Quem tem acompanhado a carreira de Nuno Markl soube imediatamente que estaria aqui um possível diamante, mal foi anunciado que estava a escrever uma série sobre os anos 80.
Este projeto já circulava há mais de uma década, qual vaivém, pelos recantos da mente de Nuno Markl. Para além de ter sido do seu cérebro que nasceu a ideia, Markl tem ainda o mérito acrescido de se ter rodeado das pessoas certas. Outro dos principais responsáveis pela execução de 1986 é Henrique Oliveira, o realizador. Noutros tempos, foi guitarrista (e membro fundador) dos Táxi.
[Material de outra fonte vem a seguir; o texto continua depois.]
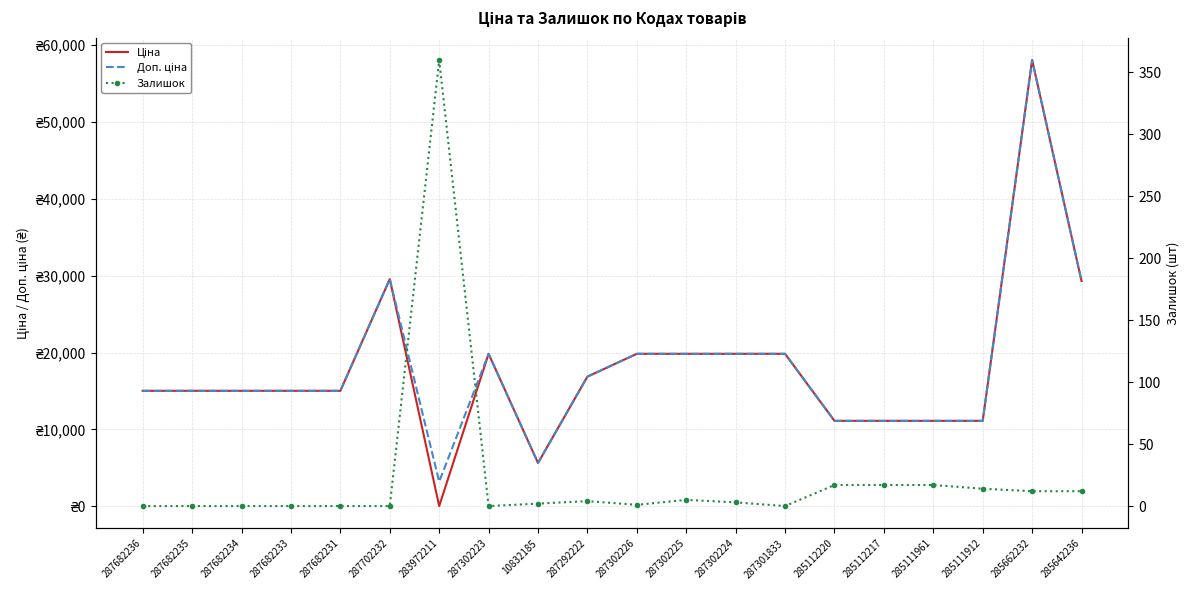

At which category does Доп. ціна reach its first local peak?

287702232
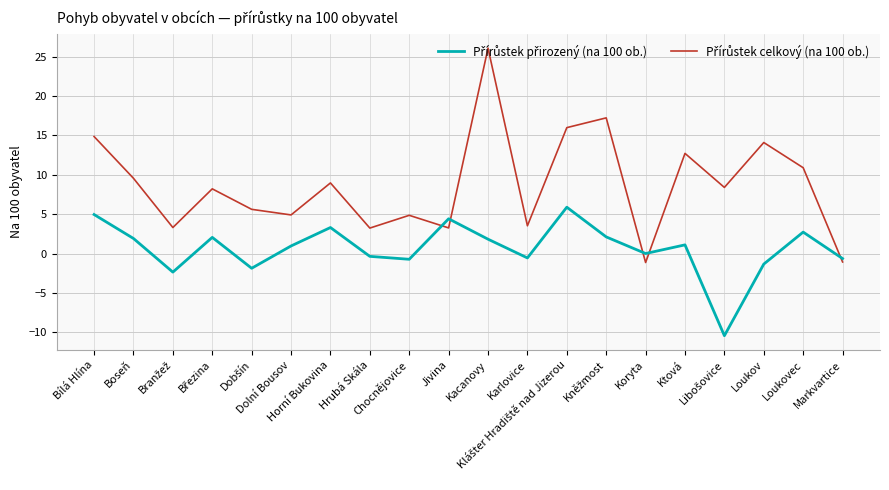

Does the chart have visible grid lines?

Yes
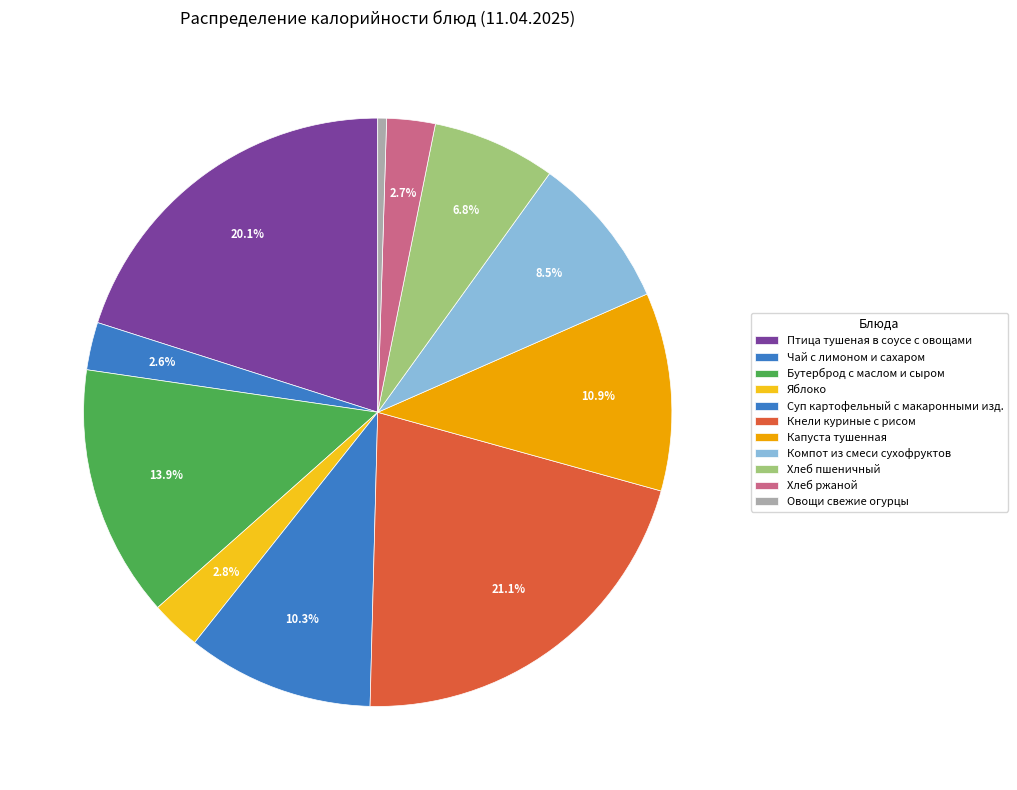

Which category has the biggest portion of the pie?

Кнели куриные с рисом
Não haverão certamente muitos atos musicais portugueses que melhor personifiquem os 80’s do que os Táxi.
1986, ano das mais competitivas eleições presidenciais na história da nossa democracia. Freitas do Amaral contra Mário Soares, ou como diria Eduardo, o ”Sacana do Facho” contra o ”Sacana do Bochechas”. Respetivamente, claro. Eduardo é sem dúvida uma das mais carismáticas personagens da série. É pai do personagem principal, Tiago, um autêntico mini-me de Nuno Markl. Juntamente com Sérgio (o seu melhor amigo metaleiro), a gótica Patrícia, a betinha Marta (por quem Tiago se apaixona) e o problemático Gonçalo, formam uma espécie de Breakfast Club de Benfica.
Há alguns pontos narrativos que são introduzidos mais tardiamente na série, mas isto em nada prejudica o desenvolvimento da mesma. Muito porque logo nos primeiros episódios, 1986 oferece-nos uma série de narrativas paralelas. A relutância de Marta em trabalhar no videoclube, a jornada de Sérgio rumo à perda da virgindade, a vida amorosa de Eduardo, entre vários outros pontos. As eleições acima referidas servem como pano de fundo a tudo o que vai acontecendo. Mais do que Freitas contra Soares, a série foca as dissensões entre os seus apoiantes. Trata-se verdadeiramente dum tema transversal na sociedade de 86′, não só presente na mente dos adultos, mas também dos jovens.
A própria caraterização, e até categorização bem delineada das personagens, é aqui um ponto positivo. Os estereótipos, que noutras produções são associados a uma simplicidade de conteúdos, encaixam em 1986 como uma luva.
O verdadeiro encanto de 1986, no entanto, está na recriação do espírito da época. Um dos aspetos mais curiosos dos anos 80 é a forma como as pessoas da altura imaginavam o futuro. E a série nunca esquece tal particularidade, que se vai manifestando através do uso de elementos como o Synthwave. Ah, a magia dos sonhos eléctricos… Não dá para fugir à importância da banda sonora original desta série. Nomes como João Só, Ana Bacalhau, Samuel Úria ou Lena D’Água fizeram um trabalho extraordinário.
E as referências? Bem, poderia dedicar um artigo inteiro unicamente às referências que nunca param de acumular ao longo da série. Locais como o videoclube, a rádio pirata de Tó e os quartos de Sérgio e Tiago são autênticos paraísos de alusão à cultura dos anos 80. Desde os filmes e da música, aos aparelhos como o ZX Spectrum ou às BD’s da época, tudo contribui para a criação de um setting verdadeiro e convidativo.
1986 vem provar, de forma definitiva, que é possível sentirmo-nos nostálgicos de um tempo que não vivemos.